## TASKS TO PERFORM
1. Using the interview about UK rules on genome editing, explain in one to three sentences why the regulator allowed one of its research laboratories to include gene editing in its project.
2. Answer these questions from the interview about UK rules on genome editing:
(a) In what year was the law modified to allow genetic modification of embryos in research?
(b) Up to what day of development can research be done on embryos in the UK?
(c) What did the regulator conclude after taking scientific advice?
3. Continue the interview about UK rules on genome editing from its last sentence.

SOURCE DOCUMENT START

Interview with Juliet Tizzard of the HFEA about the regulatory situation in the UK when it comes to genome editing.
One of the key features of the law in the UK is that there is a very clear separation between embryo research and treatment. So what you can do to embryos in a research setting in a laboratory and what you can do to embryos for treatment that will make babies. And the law was modified in 2009 to allow genetic modification of embryos in a research project. And has always been the case in the UK, you can only do research on embryos until 14th day of development and under a license.
So again research is strictly regulated, but as long as you operate within the law you can modify embryos and do a number of things to them that helps advance knowledge of human biology and potential applications in treatment. And so it is in that context that we as a regulator allowed one of our research laboratories to include gene editing in their research project. And really all we did was to apply the the questions that the law asks us to think about. Which is, is the use of embryos necessary? Is the use of embryos desirable? Could this research be done without using human embryos? And our answer from taking scientific advice was that it wasn’t possible.

SOURCE DOCUMENT END
INFORMATION GIVEN START

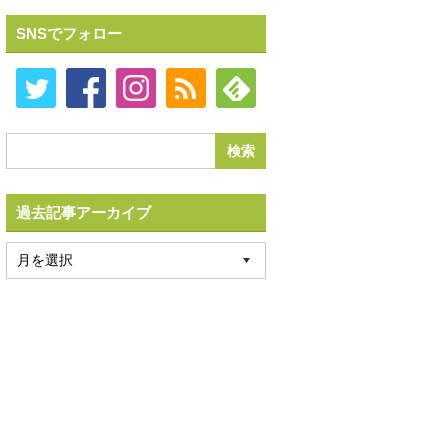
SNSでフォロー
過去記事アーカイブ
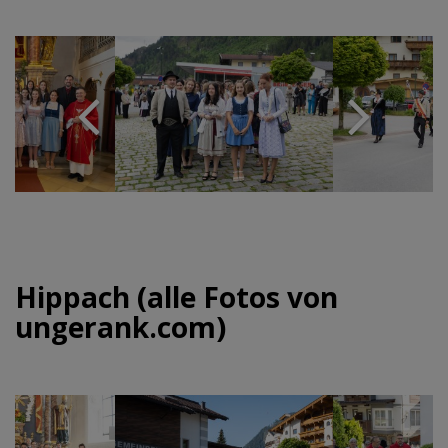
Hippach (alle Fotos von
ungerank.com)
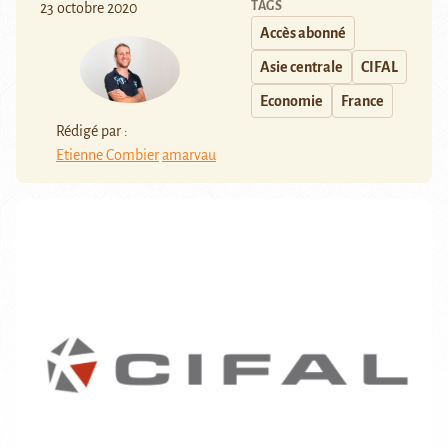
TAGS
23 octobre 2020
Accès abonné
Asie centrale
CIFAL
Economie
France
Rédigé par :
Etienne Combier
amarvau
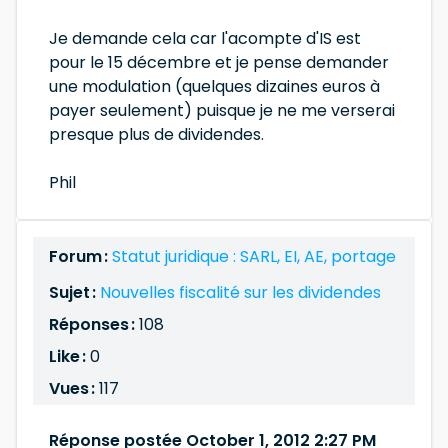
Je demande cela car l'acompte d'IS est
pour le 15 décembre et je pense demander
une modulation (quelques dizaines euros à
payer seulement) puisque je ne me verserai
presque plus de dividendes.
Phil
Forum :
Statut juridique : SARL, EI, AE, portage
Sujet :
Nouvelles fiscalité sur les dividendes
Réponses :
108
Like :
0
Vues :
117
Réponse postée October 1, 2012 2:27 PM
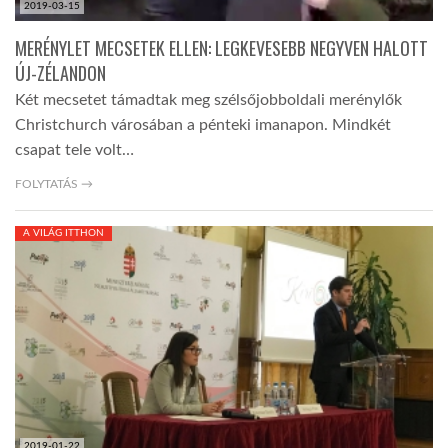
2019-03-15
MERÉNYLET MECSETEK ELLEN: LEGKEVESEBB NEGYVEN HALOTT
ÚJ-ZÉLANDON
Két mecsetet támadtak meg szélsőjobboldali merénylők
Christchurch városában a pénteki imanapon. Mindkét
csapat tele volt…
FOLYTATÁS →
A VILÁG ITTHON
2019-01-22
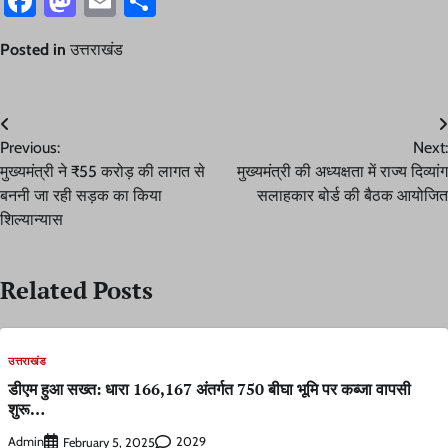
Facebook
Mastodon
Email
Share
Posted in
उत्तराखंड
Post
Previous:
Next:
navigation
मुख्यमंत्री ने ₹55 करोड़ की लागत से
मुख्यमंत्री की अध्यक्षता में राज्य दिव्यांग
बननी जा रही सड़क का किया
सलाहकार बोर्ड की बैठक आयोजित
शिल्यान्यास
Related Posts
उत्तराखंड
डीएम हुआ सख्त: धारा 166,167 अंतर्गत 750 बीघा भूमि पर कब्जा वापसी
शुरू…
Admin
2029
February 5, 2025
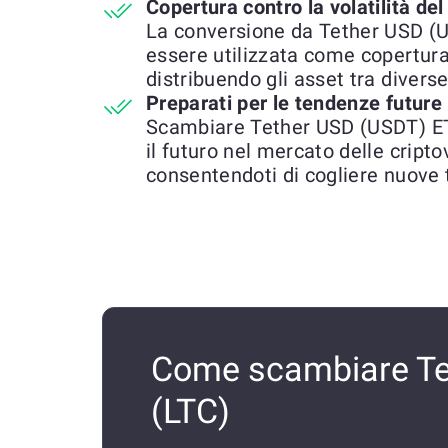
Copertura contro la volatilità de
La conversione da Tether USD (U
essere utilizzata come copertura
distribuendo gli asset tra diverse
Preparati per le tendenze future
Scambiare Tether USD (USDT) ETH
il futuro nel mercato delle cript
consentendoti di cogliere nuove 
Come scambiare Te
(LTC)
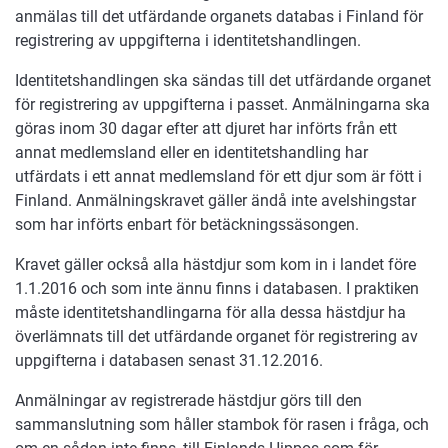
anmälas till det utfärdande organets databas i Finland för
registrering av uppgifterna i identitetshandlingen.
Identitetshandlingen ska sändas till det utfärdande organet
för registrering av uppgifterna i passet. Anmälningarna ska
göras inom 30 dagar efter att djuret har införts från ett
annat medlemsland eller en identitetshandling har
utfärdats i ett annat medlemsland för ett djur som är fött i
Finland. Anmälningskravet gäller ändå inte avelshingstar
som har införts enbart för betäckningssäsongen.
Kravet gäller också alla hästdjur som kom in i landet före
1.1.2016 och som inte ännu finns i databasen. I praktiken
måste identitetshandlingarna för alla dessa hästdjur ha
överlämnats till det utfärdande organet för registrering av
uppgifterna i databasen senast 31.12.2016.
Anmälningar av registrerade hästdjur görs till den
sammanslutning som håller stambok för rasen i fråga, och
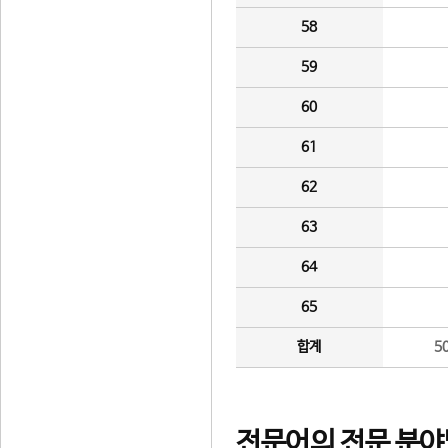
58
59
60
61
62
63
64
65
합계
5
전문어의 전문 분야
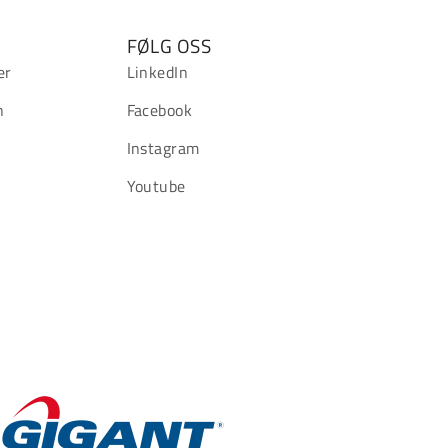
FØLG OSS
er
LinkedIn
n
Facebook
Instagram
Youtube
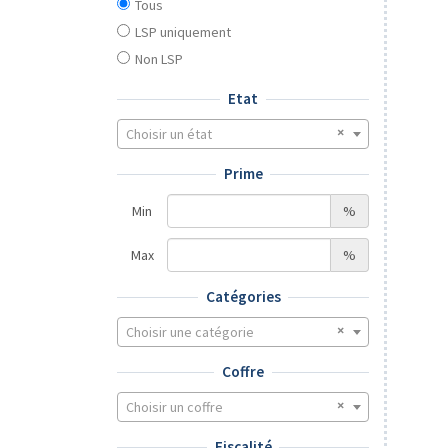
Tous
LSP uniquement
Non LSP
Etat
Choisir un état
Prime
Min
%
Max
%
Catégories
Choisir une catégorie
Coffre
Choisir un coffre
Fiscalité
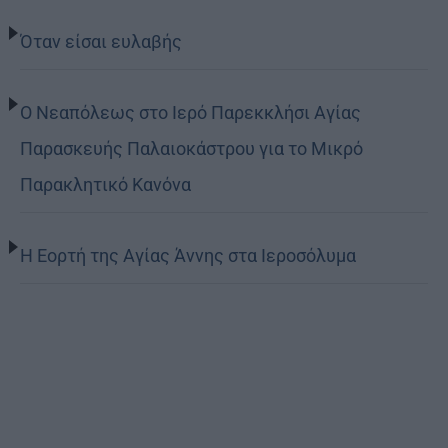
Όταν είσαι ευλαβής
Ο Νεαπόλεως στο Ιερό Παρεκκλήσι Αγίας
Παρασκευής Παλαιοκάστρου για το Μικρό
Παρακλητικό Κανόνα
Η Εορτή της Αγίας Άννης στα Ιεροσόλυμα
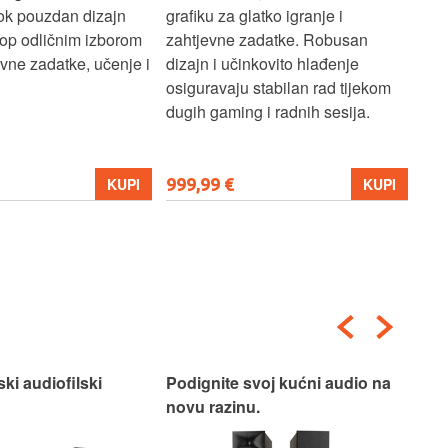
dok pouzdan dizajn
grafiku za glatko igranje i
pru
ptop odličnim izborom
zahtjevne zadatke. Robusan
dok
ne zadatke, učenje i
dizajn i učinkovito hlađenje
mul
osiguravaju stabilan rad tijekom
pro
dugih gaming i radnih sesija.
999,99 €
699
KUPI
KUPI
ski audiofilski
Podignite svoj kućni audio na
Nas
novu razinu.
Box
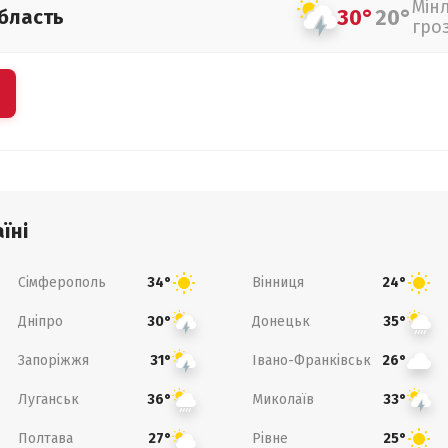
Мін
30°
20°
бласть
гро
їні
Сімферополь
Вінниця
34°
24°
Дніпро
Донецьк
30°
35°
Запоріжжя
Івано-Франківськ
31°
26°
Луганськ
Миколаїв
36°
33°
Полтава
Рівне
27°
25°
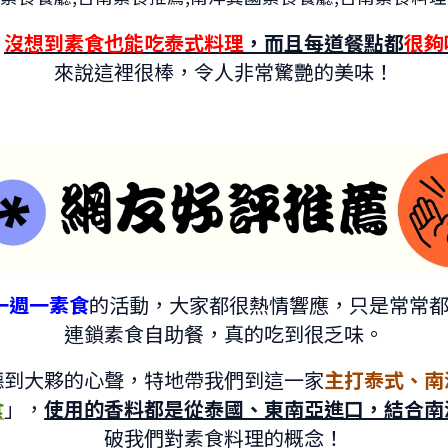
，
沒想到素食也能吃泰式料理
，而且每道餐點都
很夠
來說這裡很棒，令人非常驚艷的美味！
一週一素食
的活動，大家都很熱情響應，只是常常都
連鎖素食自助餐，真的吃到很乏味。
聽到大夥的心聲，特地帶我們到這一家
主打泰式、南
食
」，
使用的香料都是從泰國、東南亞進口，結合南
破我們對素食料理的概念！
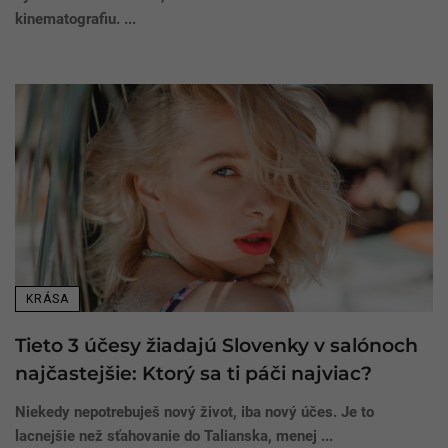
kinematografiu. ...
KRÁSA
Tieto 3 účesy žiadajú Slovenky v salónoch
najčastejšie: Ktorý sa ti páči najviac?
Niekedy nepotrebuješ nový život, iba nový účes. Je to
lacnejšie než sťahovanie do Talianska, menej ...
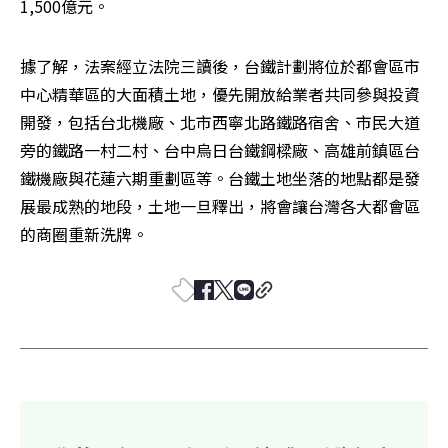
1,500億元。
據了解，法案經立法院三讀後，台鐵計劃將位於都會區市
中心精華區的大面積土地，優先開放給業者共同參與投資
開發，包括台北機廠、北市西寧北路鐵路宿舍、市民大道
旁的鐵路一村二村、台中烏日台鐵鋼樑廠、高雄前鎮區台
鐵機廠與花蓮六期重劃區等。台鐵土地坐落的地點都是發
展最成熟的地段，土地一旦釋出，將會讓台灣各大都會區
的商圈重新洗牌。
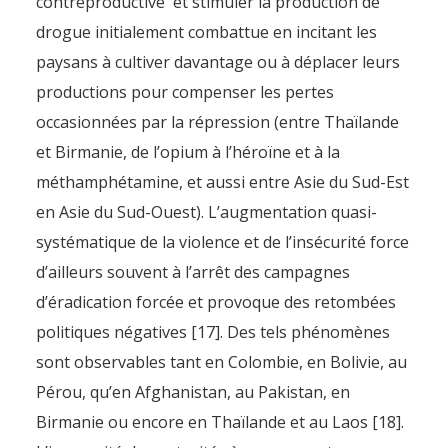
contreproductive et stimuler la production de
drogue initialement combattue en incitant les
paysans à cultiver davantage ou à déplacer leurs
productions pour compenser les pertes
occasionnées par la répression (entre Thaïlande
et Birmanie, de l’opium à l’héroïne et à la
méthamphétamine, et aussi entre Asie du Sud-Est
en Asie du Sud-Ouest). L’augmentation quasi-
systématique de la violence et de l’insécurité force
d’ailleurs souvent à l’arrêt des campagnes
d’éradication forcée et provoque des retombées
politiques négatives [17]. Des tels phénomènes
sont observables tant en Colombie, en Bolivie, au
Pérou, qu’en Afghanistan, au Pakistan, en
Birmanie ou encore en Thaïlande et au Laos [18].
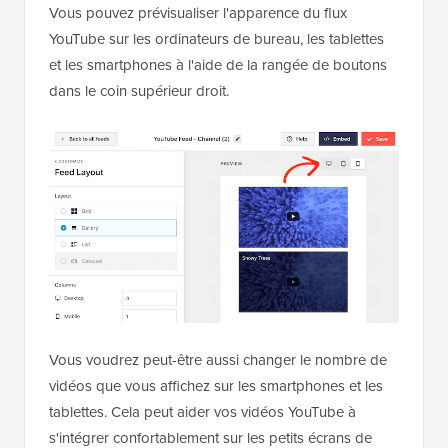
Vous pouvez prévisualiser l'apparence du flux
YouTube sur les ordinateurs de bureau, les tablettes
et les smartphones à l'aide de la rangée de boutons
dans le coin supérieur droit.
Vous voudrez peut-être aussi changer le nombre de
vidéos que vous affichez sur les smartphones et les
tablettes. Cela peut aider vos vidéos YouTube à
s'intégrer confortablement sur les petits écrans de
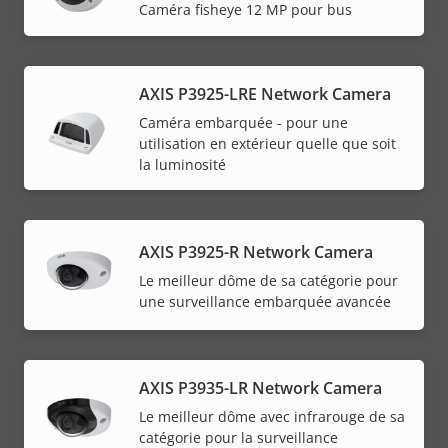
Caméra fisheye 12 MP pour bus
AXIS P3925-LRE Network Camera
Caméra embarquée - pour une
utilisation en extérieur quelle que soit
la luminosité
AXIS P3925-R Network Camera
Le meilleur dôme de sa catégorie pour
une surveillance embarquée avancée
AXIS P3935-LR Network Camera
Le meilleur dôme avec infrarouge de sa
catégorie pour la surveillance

INFORMATION GIVEN END

## ANSWERS IN ORDER
1. The regulator applied the questions the law requires it to consider: whether using embryos is necessary and desirable, and whether the research could be done without human embryos. Scientific advice indicated that it could not be done without them, so the gene editing work was allowed within a licensed research setting.

2.
(a) 2009
(b) The 14th day of development
(c) That the research could not be done without using human embryos

3.
So gene editing in the context of embryo research at the moment for our laboratory doing this in the UK, is to understand the early development of the embryo. How that will be applied in future I don’t know. We will see what other research applications we get. I think it was remarkable for other countries looking at the UK as is often the case when we come first to a particular issue is lots of people worry about how this will get out of control and how it could possibly be monitored but we are quite confident in the UK because of the regulation we have that we can allow a research laboratory to do gene editing, and have no concerns that this will be applied in a clinical setting in the UK because it is illegal.
It would be a criminal offence to do so. And so we can make that separation between research and treatment very clearly. The law doesn’t allow any kind of genetic modification of embryos, which are going to be used to make a baby, that is very clear. And, again, it would need to change the legislation would need to change in order to make that happen if there were valid reasons for doing so. Government departments are notoriously distant from the population.
And when you have a regulator like the HFEA, and there are many regulators in the health sector in the UK now you are able to have a much closer dialogue with the public as well as patients and donors and donor-conceived people about the developments that are happening or about the change that you might want to make. And that kind of open and frank conversation between the regulator and the public at large is crucial I think.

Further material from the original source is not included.